Prompt
The output is the lines below from the one with "15: (454, 23)" through the one with "36: (445, 11)", both included, printed exactly and with no other line.

=== Information provided ===

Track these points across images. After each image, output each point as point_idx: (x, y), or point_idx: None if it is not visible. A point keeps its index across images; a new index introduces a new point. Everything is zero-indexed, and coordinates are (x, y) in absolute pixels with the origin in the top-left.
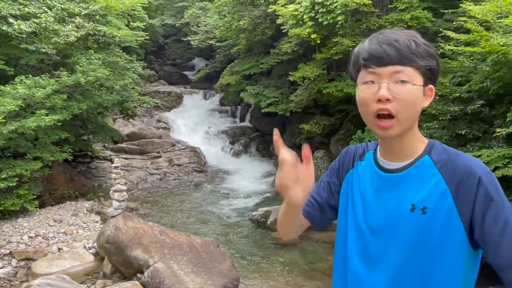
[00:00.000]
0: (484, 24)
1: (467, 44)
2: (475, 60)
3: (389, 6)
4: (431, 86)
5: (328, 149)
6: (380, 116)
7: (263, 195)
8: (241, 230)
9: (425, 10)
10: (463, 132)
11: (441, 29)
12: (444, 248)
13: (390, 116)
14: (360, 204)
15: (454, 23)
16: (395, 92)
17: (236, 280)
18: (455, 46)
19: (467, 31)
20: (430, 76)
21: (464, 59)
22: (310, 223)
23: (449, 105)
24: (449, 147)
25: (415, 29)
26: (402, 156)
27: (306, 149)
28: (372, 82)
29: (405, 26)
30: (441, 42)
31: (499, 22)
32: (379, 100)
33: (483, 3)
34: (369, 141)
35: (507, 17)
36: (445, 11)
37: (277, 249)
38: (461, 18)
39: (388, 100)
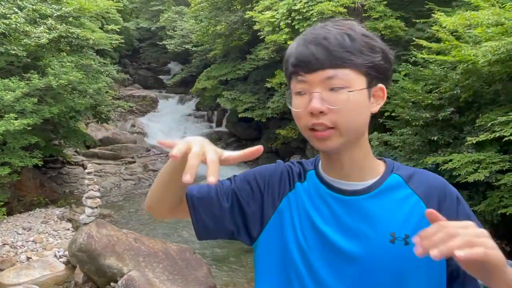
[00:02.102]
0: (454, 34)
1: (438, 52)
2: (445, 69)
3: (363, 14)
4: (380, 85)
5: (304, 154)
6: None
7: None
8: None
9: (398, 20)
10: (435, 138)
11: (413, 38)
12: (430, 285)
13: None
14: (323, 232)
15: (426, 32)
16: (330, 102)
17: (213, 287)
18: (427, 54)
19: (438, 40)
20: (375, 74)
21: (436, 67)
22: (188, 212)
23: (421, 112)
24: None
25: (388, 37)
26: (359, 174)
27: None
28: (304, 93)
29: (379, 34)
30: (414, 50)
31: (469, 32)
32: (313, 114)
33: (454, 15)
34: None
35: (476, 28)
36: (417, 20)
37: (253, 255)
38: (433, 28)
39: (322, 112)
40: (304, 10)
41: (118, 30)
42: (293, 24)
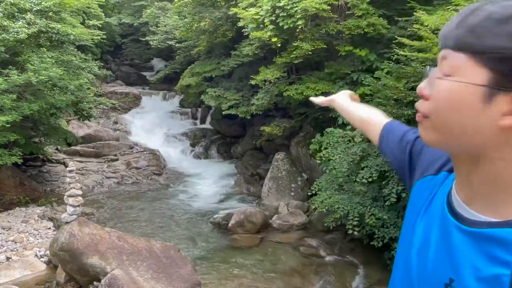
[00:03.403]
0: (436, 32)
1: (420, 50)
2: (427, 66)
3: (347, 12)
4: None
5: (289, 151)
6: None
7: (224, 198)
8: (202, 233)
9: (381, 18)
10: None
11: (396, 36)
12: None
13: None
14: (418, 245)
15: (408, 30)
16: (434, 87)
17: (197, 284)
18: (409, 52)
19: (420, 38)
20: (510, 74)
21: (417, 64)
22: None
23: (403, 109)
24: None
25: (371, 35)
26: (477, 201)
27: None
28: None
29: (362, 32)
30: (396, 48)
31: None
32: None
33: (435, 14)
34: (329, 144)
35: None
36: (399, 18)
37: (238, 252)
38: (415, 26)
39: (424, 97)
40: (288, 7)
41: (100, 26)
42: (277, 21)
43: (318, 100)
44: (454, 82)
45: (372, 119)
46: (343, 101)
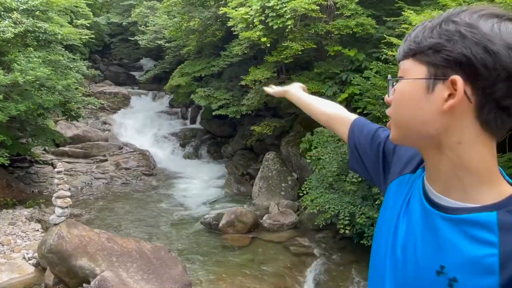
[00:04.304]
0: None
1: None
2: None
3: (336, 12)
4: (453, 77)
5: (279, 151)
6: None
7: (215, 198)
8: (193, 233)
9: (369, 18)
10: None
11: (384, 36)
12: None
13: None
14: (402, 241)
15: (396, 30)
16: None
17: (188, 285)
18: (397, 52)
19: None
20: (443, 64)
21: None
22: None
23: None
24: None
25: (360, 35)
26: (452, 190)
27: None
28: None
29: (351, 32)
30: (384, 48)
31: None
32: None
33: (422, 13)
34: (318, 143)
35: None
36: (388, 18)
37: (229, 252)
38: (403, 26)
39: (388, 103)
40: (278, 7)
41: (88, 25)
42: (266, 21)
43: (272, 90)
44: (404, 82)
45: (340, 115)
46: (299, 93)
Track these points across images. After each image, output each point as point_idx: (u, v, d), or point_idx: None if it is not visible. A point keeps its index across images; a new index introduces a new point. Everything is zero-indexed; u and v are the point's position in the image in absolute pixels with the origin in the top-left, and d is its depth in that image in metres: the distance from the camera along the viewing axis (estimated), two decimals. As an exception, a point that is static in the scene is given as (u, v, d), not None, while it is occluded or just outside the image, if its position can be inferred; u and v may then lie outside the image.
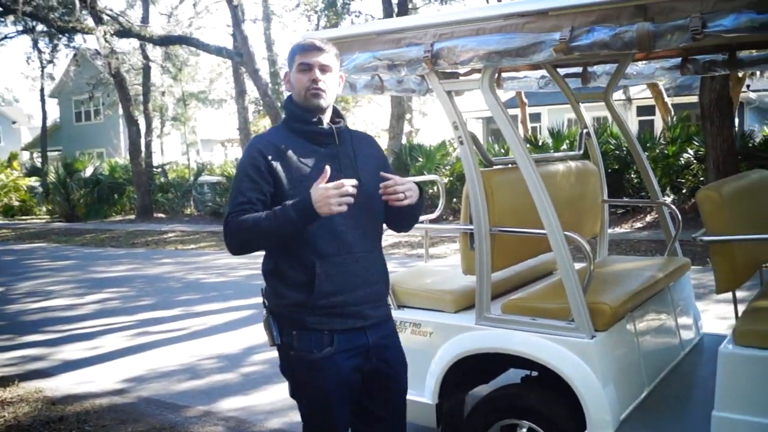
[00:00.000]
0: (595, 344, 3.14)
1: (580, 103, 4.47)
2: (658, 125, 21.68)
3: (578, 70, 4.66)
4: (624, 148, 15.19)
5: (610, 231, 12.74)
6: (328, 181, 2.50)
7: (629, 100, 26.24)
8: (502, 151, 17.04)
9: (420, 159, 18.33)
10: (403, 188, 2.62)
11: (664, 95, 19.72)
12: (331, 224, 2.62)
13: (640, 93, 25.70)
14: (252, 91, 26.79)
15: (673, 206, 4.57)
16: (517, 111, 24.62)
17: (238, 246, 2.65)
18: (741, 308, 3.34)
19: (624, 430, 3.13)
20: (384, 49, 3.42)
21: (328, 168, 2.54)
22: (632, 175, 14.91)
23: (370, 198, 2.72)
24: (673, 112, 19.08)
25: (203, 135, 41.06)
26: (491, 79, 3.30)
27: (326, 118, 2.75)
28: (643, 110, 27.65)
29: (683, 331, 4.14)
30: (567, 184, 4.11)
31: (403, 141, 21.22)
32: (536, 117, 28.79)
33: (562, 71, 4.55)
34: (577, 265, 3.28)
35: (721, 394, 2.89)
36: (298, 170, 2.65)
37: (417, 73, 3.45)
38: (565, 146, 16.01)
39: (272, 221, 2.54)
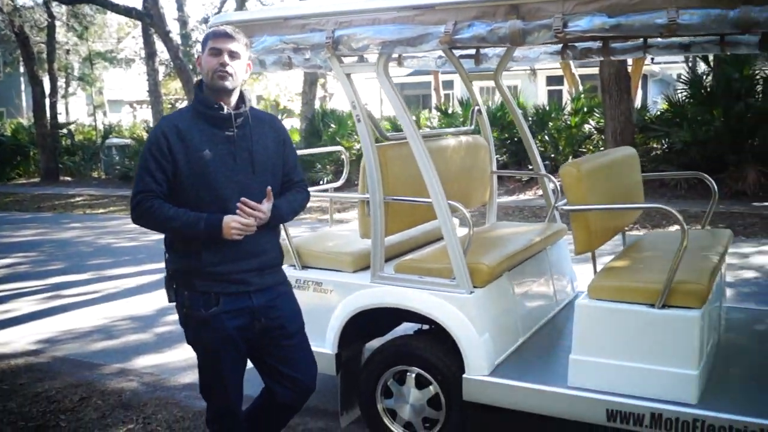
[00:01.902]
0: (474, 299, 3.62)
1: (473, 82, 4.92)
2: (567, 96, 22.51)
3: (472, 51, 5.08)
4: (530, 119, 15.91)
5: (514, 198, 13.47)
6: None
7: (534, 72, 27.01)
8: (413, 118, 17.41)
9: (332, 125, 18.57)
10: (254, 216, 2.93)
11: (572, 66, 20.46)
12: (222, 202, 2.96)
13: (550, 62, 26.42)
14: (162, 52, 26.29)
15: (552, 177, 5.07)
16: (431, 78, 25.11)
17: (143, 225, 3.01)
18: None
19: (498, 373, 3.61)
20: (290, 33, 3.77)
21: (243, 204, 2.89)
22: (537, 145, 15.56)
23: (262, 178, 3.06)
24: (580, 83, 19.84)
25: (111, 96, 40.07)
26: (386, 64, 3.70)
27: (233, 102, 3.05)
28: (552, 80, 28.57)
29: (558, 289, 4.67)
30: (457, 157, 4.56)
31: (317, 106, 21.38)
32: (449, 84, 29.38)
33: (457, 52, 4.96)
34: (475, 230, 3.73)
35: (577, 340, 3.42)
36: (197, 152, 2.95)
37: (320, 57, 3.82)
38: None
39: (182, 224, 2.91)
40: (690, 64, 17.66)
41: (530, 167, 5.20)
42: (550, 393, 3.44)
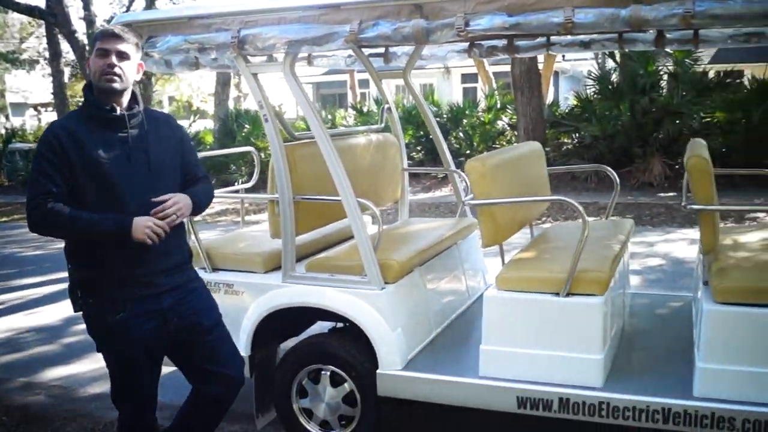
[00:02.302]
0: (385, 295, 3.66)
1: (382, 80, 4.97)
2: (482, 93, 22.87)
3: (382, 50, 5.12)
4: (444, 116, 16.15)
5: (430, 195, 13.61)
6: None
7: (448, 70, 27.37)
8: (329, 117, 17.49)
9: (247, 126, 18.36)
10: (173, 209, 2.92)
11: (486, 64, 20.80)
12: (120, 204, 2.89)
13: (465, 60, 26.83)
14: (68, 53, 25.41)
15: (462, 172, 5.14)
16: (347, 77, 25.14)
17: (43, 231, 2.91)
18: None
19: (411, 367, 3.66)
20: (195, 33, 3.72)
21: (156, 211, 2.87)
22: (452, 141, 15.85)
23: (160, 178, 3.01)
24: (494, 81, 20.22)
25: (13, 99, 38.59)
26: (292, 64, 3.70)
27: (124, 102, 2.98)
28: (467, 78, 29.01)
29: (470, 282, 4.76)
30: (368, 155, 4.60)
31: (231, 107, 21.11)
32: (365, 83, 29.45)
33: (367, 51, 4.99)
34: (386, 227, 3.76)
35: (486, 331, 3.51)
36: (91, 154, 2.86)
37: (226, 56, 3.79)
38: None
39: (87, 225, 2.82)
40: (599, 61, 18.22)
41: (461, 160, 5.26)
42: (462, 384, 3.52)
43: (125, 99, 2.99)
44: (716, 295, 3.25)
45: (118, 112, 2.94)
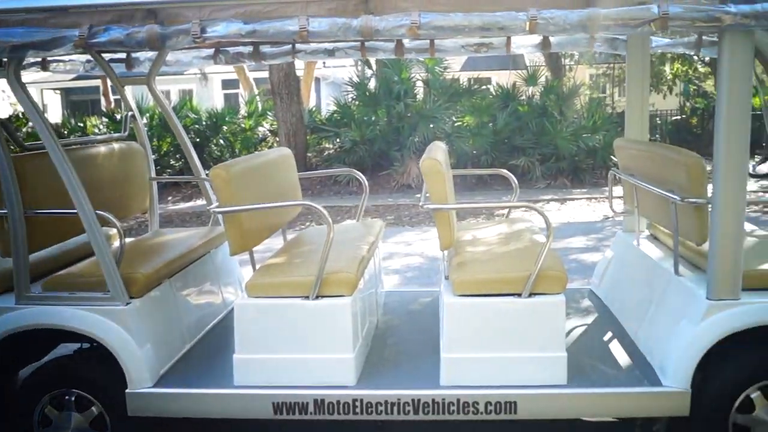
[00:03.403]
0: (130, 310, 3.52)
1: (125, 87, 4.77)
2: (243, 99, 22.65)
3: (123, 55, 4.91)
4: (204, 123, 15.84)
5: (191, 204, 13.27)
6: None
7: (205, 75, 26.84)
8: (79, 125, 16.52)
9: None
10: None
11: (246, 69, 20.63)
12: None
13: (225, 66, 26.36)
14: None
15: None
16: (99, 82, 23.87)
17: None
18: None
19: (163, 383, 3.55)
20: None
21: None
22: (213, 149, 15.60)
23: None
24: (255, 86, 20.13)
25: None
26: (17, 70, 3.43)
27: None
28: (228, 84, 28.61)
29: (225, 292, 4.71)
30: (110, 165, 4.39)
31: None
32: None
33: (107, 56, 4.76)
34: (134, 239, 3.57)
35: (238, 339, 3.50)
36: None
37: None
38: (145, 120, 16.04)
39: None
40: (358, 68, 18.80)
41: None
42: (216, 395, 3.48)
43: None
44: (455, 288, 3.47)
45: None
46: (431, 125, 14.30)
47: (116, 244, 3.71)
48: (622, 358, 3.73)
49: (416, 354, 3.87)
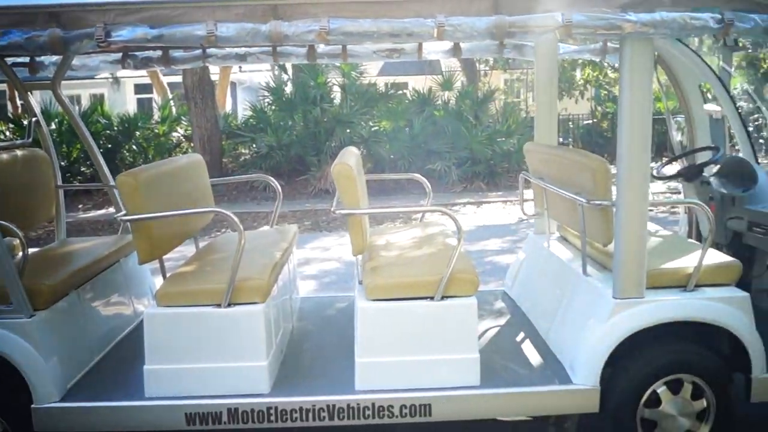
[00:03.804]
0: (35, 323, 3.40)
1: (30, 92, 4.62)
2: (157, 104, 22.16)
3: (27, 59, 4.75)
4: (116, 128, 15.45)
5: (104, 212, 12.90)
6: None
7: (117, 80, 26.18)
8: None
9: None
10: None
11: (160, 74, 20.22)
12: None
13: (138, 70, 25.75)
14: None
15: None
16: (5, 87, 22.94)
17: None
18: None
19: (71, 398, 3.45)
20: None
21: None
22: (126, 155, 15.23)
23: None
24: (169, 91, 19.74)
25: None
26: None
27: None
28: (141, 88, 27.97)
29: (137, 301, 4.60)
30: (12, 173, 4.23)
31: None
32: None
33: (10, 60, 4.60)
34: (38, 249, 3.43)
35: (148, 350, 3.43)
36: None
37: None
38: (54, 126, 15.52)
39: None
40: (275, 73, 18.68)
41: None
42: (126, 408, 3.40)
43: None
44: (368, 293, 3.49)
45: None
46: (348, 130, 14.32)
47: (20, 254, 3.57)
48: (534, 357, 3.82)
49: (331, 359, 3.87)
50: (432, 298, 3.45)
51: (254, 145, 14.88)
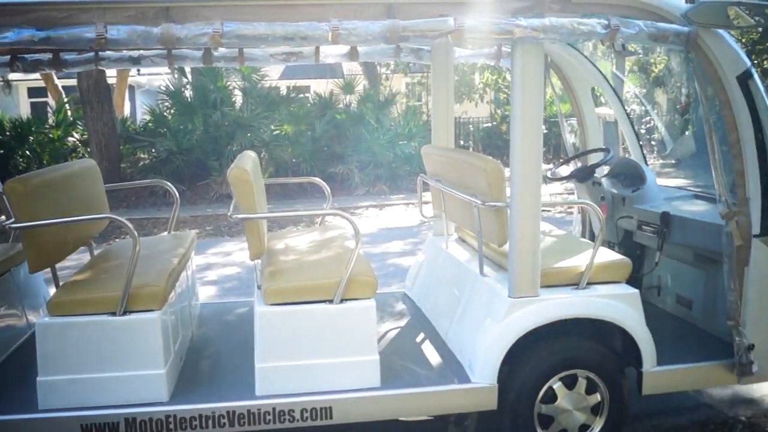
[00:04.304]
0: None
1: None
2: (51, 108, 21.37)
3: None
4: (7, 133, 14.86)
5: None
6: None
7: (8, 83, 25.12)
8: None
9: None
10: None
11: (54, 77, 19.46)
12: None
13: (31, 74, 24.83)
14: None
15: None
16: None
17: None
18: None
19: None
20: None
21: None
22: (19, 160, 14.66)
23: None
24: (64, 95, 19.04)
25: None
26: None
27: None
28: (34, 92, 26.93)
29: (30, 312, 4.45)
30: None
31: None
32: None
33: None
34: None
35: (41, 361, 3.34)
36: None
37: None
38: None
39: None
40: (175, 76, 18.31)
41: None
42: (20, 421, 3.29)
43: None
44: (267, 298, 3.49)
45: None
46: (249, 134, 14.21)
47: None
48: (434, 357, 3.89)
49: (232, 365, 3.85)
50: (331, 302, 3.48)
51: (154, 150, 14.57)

===

Task response
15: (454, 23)
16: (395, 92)
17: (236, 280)
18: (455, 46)
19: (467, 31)
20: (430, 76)
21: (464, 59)
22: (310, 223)
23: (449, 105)
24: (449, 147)
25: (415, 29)
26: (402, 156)
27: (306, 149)
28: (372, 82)
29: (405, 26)
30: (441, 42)
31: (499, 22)
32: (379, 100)
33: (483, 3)
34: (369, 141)
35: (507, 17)
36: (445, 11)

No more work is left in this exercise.